*** Task input ***

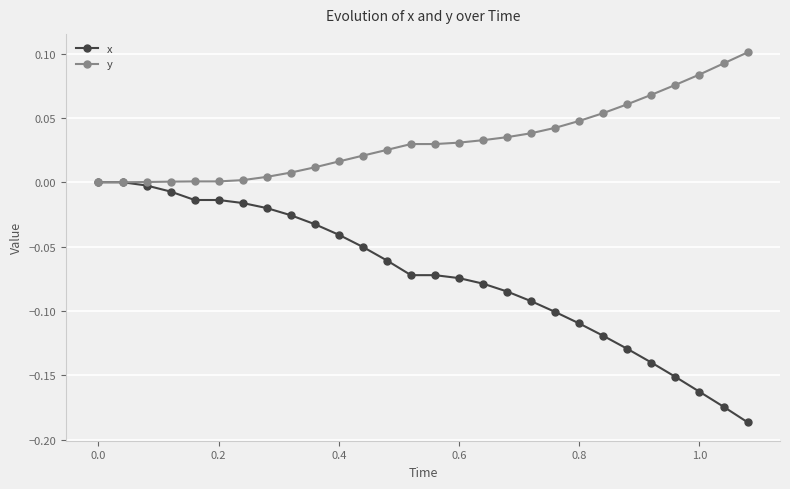

What are all the series names shown in the legend?

x, y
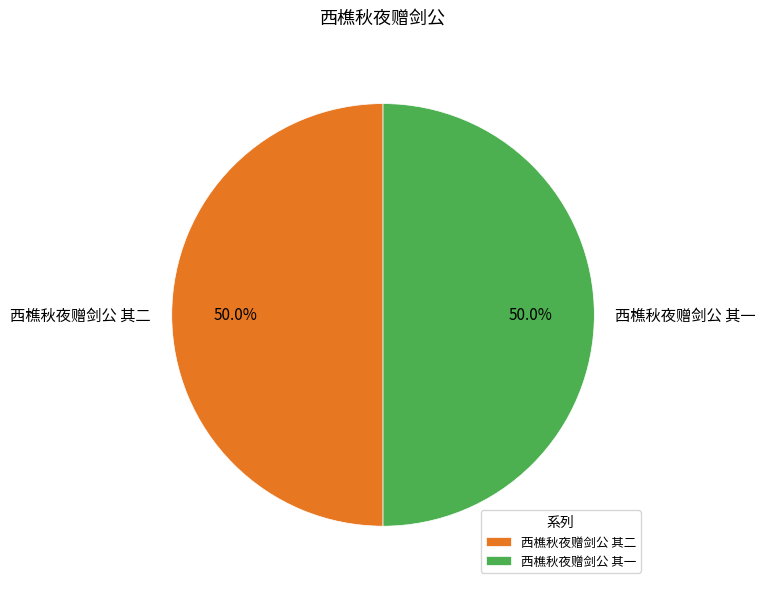

Approximately how many times larger is the value at 西樵秋夜赠剑公 其一 compared to 西樵秋夜赠剑公 其二?

1.0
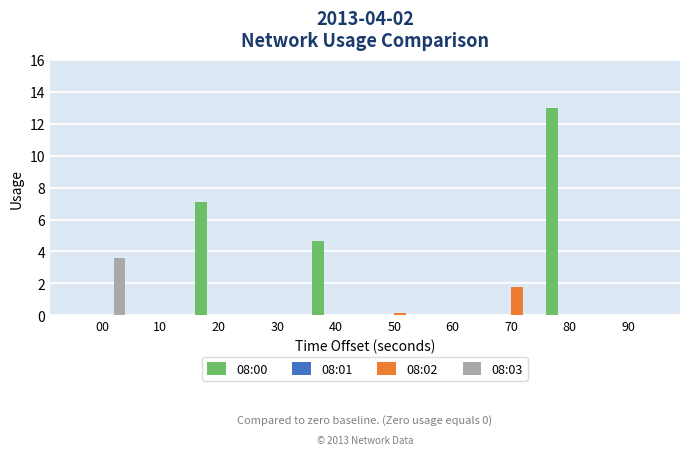

What is the highest value of the 08:00 series?

13.0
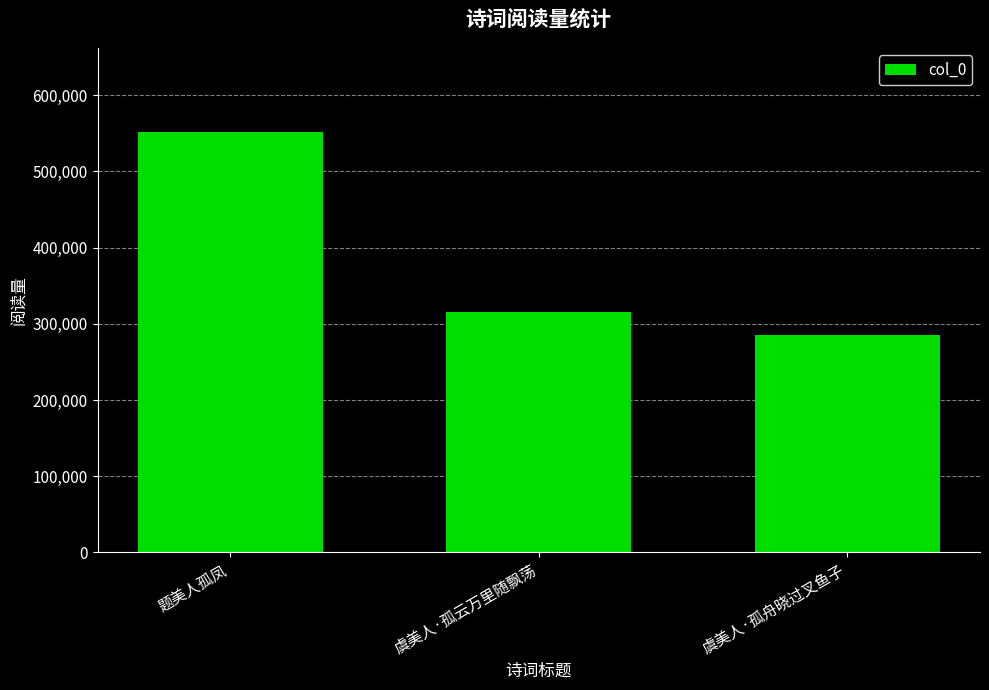

How many values are between 285092 and 551894?

3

*** End of Task input ***

Tally the lines of the material above that contain the word "many", and give only that number.

2